___ Supplied entries
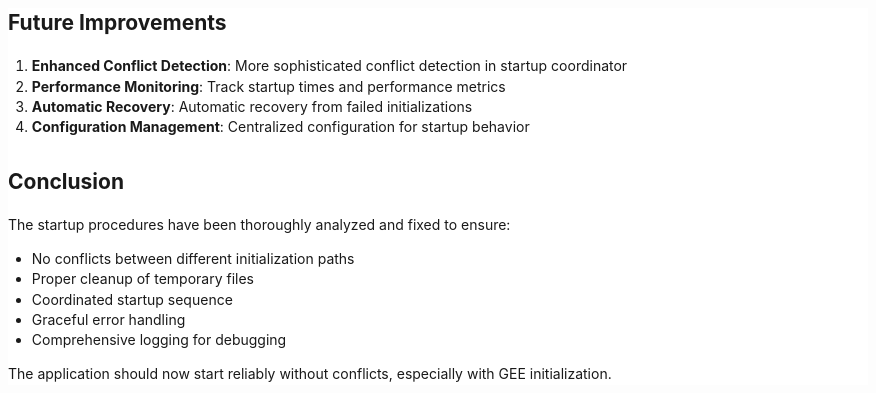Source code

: ## Future Improvements

1. **Enhanced Conflict Detection**: More sophisticated conflict detection in startup coordinator
2. **Performance Monitoring**: Track startup times and performance metrics
3. **Automatic Recovery**: Automatic recovery from failed initializations
4. **Configuration Management**: Centralized configuration for startup behavior

## Conclusion

The startup procedures have been thoroughly analyzed and fixed to ensure:
- No conflicts between different initialization paths
- Proper cleanup of temporary files
- Coordinated startup sequence
- Graceful error handling
- Comprehensive logging for debugging

The application should now start reliably without conflicts, especially with GEE initialization. 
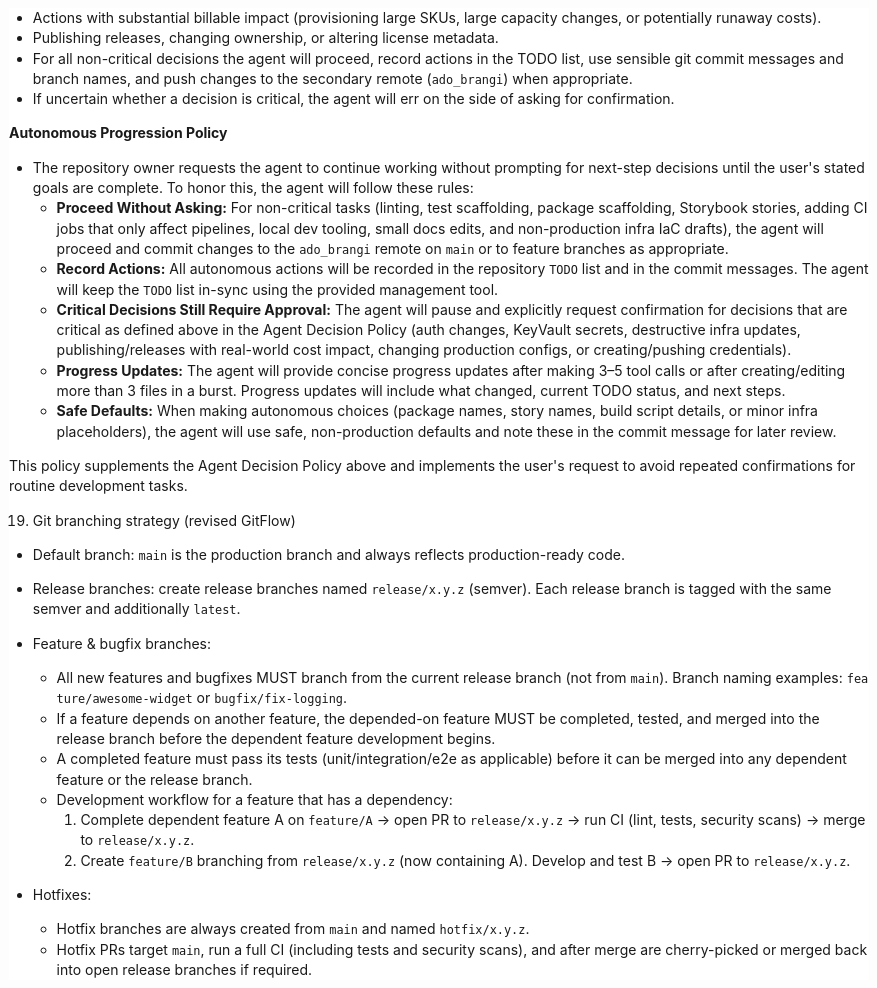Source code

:   - Actions with substantial billable impact (provisioning large SKUs, large capacity changes, or potentially runaway costs).
  - Publishing releases, changing ownership, or altering license metadata.
- For all non-critical decisions the agent will proceed, record actions in the TODO list, use sensible git commit messages and branch names, and push changes to the secondary remote (`ado_brangi`) when appropriate.
- If uncertain whether a decision is critical, the agent will err on the side of asking for confirmation.

**Autonomous Progression Policy**

- The repository owner requests the agent to continue working without prompting for next-step decisions until the user's stated goals are complete. To honor this, the agent will follow these rules:
  - **Proceed Without Asking:** For non-critical tasks (linting, test scaffolding, package scaffolding, Storybook stories, adding CI jobs that only affect pipelines, local dev tooling, small docs edits, and non-production infra IaC drafts), the agent will proceed and commit changes to the `ado_brangi` remote on `main` or to feature branches as appropriate.
  - **Record Actions:** All autonomous actions will be recorded in the repository `TODO` list and in the commit messages. The agent will keep the `TODO` list in-sync using the provided management tool.
  - **Critical Decisions Still Require Approval:** The agent will pause and explicitly request confirmation for decisions that are critical as defined above in the Agent Decision Policy (auth changes, KeyVault secrets, destructive infra updates, publishing/releases with real-world cost impact, changing production configs, or creating/pushing credentials).
  - **Progress Updates:** The agent will provide concise progress updates after making 3–5 tool calls or after creating/editing more than 3 files in a burst. Progress updates will include what changed, current TODO status, and next steps.
  - **Safe Defaults:** When making autonomous choices (package names, story names, build script details, or minor infra placeholders), the agent will use safe, non-production defaults and note these in the commit message for later review.

This policy supplements the Agent Decision Policy above and implements the user's request to avoid repeated confirmations for routine development tasks.

19. Git branching strategy (revised GitFlow)
- Default branch: `main` is the production branch and always reflects production-ready code.
- Release branches: create release branches named `release/x.y.z` (semver). Each release branch is tagged with the same semver and additionally `latest`.
- Feature & bugfix branches:
  - All new features and bugfixes MUST branch from the current release branch (not from `main`). Branch naming examples: `feature/awesome-widget` or `bugfix/fix-logging`.
  - If a feature depends on another feature, the depended-on feature MUST be completed, tested, and merged into the release branch before the dependent feature development begins.
  - A completed feature must pass its tests (unit/integration/e2e as applicable) before it can be merged into any dependent feature or the release branch.
  - Development workflow for a feature that has a dependency:
    1. Complete dependent feature A on `feature/A` → open PR to `release/x.y.z` → run CI (lint, tests, security scans) → merge to `release/x.y.z`.
    2. Create `feature/B` branching from `release/x.y.z` (now containing A). Develop and test B → open PR to `release/x.y.z`.

- Hotfixes:
  - Hotfix branches are always created from `main` and named `hotfix/x.y.z`.
  - Hotfix PRs target `main`, run a full CI (including tests and security scans), and after merge are cherry-picked or merged back into open release branches if required.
______
▶ **Aim of the exercise**:
Copy the source text of each row above character for character, leaving out the pictures.

▶ **Completed task**:
Source code

: ## Future Improvements

1. **Enhanced Conflict Detection**: More sophisticated conflict detection in startup coordinator
2. **Performance Monitoring**: Track startup times and performance metrics
3. **Automatic Recovery**: Automatic recovery from failed initializations
4. **Configuration Management**: Centralized configuration for startup behavior

## Conclusion

The startup procedures have been thoroughly analyzed and fixed to ensure:
- No conflicts between different initialization paths
- Proper cleanup of temporary files
- Coordinated startup sequence
- Graceful error handling
- Comprehensive logging for debugging

The application should now start reliably without conflicts, especially with GEE initialization. 
Source code

:   - Actions with substantial billable impact (provisioning large SKUs, large capacity changes, or potentially runaway costs).
  - Publishing releases, changing ownership, or altering license metadata.
- For all non-critical decisions the agent will proceed, record actions in the TODO list, use sensible git commit messages and branch names, and push changes to the secondary remote (`ado_brangi`) when appropriate.
- If uncertain whether a decision is critical, the agent will err on the side of asking for confirmation.

**Autonomous Progression Policy**

- The repository owner requests the agent to continue working without prompting for next-step decisions until the user's stated goals are complete. To honor this, the agent will follow these rules:
  - **Proceed Without Asking:** For non-critical tasks (linting, test scaffolding, package scaffolding, Storybook stories, adding CI jobs that only affect pipelines, local dev tooling, small docs edits, and non-production infra IaC drafts), the agent will proceed and commit changes to the `ado_brangi` remote on `main` or to feature branches as appropriate.
  - **Record Actions:** All autonomous actions will be recorded in the repository `TODO` list and in the commit messages. The agent will keep the `TODO` list in-sync using the provided management tool.
  - **Critical Decisions Still Require Approval:** The agent will pause and explicitly request confirmation for decisions that are critical as defined above in the Agent Decision Policy (auth changes, KeyVault secrets, destructive infra updates, publishing/releases with real-world cost impact, changing production configs, or creating/pushing credentials).
  - **Progress Updates:** The agent will provide concise progress updates after making 3–5 tool calls or after creating/editing more than 3 files in a burst. Progress updates will include what changed, current TODO status, and next steps.
  - **Safe Defaults:** When making autonomous choices (package names, story names, build script details, or minor infra placeholders), the agent will use safe, non-production defaults and note these in the commit message for later review.

This policy supplements the Agent Decision Policy above and implements the user's request to avoid repeated confirmations for routine development tasks.

19. Git branching strategy (revised GitFlow)
- Default branch: `main` is the production branch and always reflects production-ready code.
- Release branches: create release branches named `release/x.y.z` (semver). Each release branch is tagged with the same semver and additionally `latest`.
- Feature & bugfix branches:
  - All new features and bugfixes MUST branch from the current release branch (not from `main`). Branch naming examples: `feature/awesome-widget` or `bugfix/fix-logging`.
  - If a feature depends on another feature, the depended-on feature MUST be completed, tested, and merged into the release branch before the dependent feature development begins.
  - A completed feature must pass its tests (unit/integration/e2e as applicable) before it can be merged into any dependent feature or the release branch.
  - Development workflow for a feature that has a dependency:
    1. Complete dependent feature A on `feature/A` → open PR to `release/x.y.z` → run CI (lint, tests, security scans) → merge to `release/x.y.z`.
    2. Create `feature/B` branching from `release/x.y.z` (now containing A). Develop and test B → open PR to `release/x.y.z`.

- Hotfixes:
  - Hotfix branches are always created from `main` and named `hotfix/x.y.z`.
  - Hotfix PRs target `main`, run a full CI (including tests and security scans), and after merge are cherry-picked or merged back into open release branches if required.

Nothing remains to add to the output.